Just make sure that you update it at least once a month - unless you take the time to feed it the data it needs, the software simply can’t produce the info you need to make decisions in your business. And the longer you go without updating it, the more likely you are to lose receipts, forget important items, and miscategorize unusual transactions.


And if you feel like you need help with that level of consistency, just reach out!

Convert Data into Reports

As an accounting and bookkeeping professional, I LOVE the financial reports that softwares like QuickBooks create, but I know that the reports are only truly useful if the data gets entered correctly. It’s way more than just entering your Staples receipts as “Office Supplies”.


Are personal expenses mixed in with business expenses? Is there non-operating revenue lumped in with the operating revenue? Those questions matter if you’re trying to get useful information from your reports - you’re trying to create a set of data ONLY about your business efforts.


Once you do that, you can turn all those receipts and bank statements into truly useful financial reports, like a Profit and Loss Report, that will be helpful for the future of your business.

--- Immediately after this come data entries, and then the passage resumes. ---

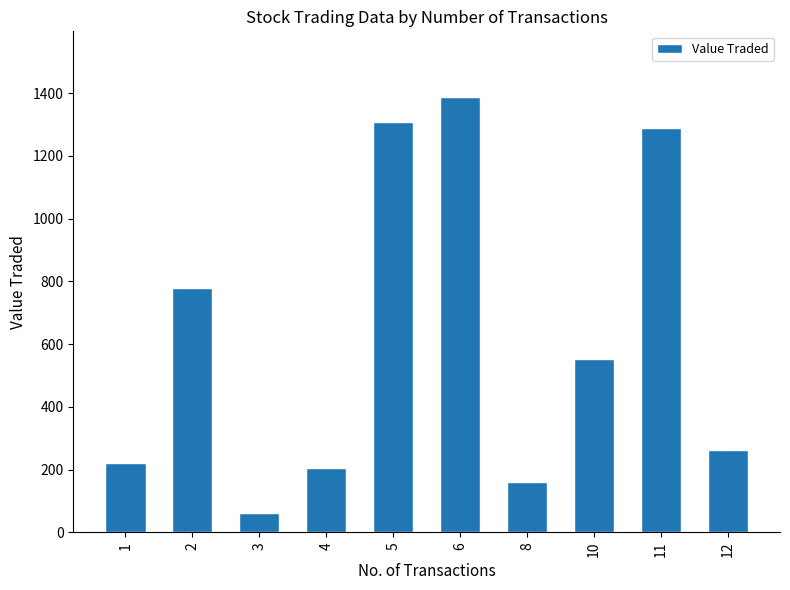

At which label is the value closest to 725?

2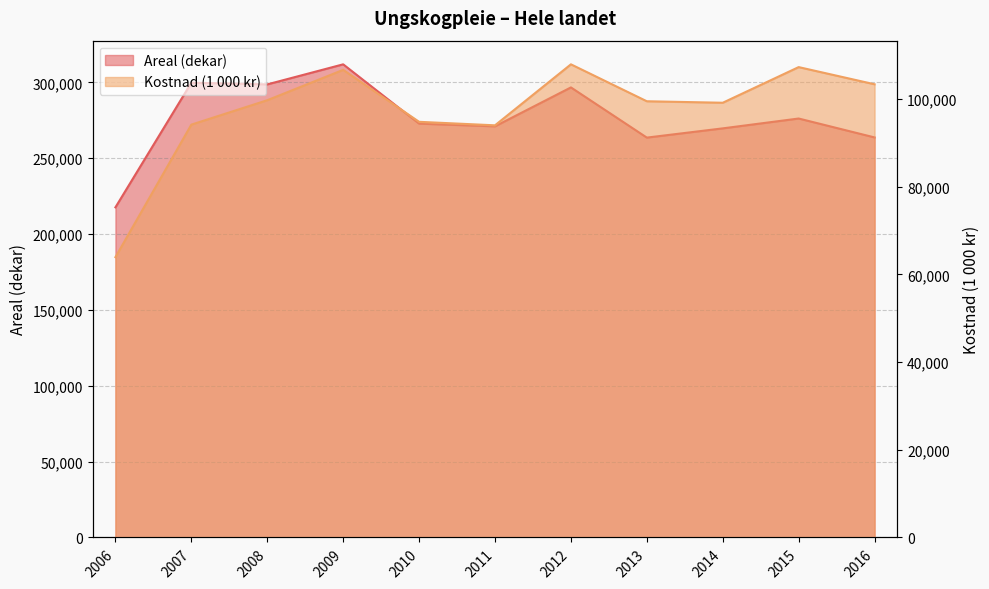

Reading right to left, what are all the values shown in this chart?

Areal (dekar): 263731	276200	269708	263617	296707	271052	272831	311933	298703	299824	217653
Kostnad (1 000 kr): 103371	107289	99159	99498	107923	94009	94809	106658	99734	94166	63938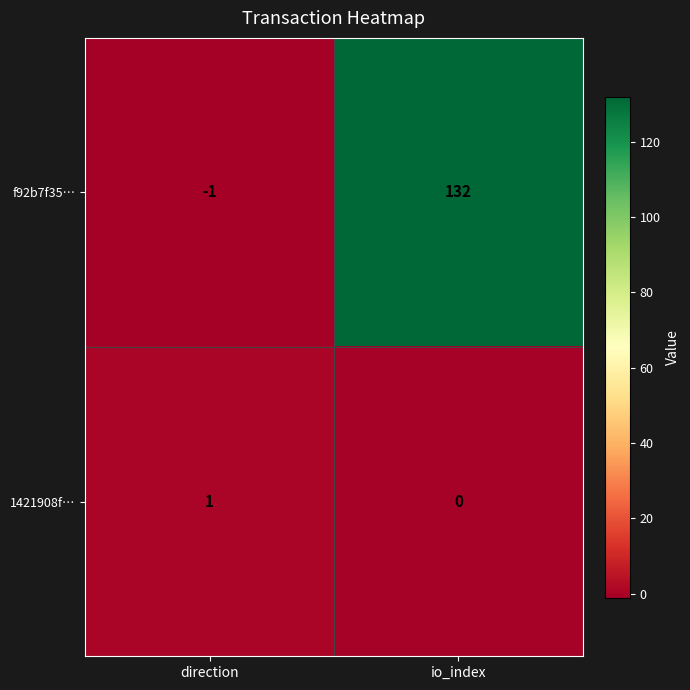

List the series in order of their peak value, lowest first.

1421908f…, f92b7f35…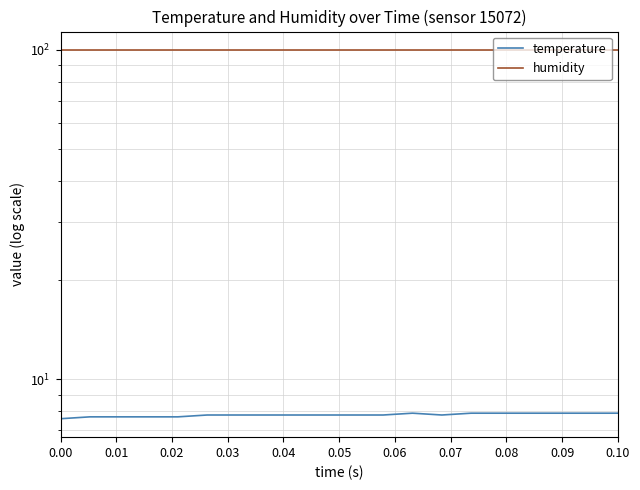

True or false: temperature has more than 2 points higher than both neighbors.

False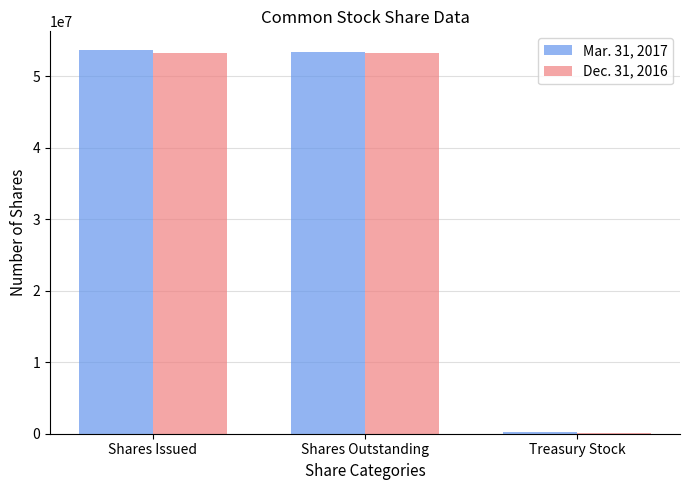

What is the total value across all series at Shares Outstanding?

106677750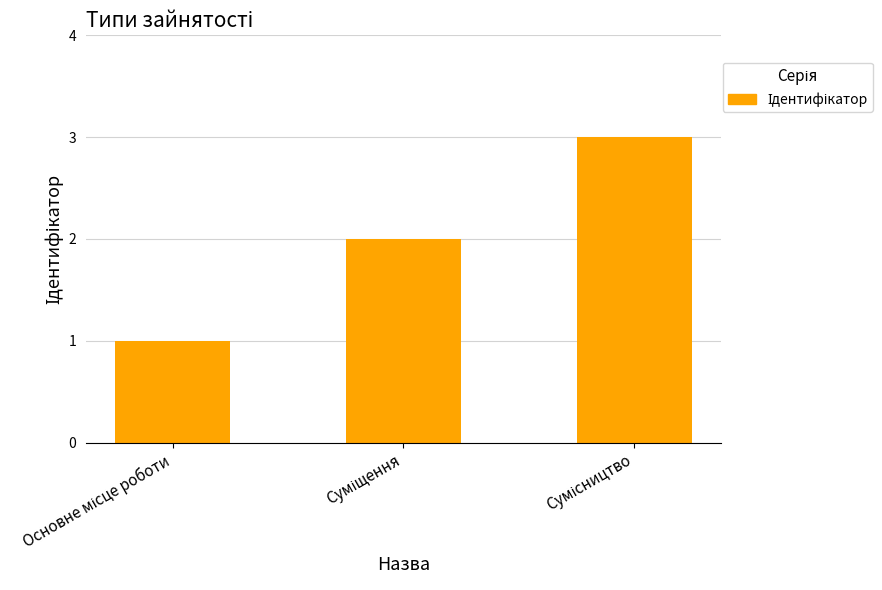

What is the greatest value displayed?

3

Convert Reports into Action Plans

This is where the magic happens, where your carefully organized data starts to become the information you need for future plans and growth.


Are you trying to figure out which successful goods you sell that you should double-down on, or which less-than-lucrative services you should retire? Maybe you need to find a category to cut expenses to increase your profit margin? You’ve now got a well-oiled data machine that will tell you all of that.


Not only that, but now you have an important baseline for collaborating with other professionals who can help you with your business planning.


Having good habits for this stuff will keep your investors confident, your lenders at ease, and your tax preparers happy. And - bonus - consistently tracking your operating revenue is good for your company’s stock prices {think BIG GOALS}, too.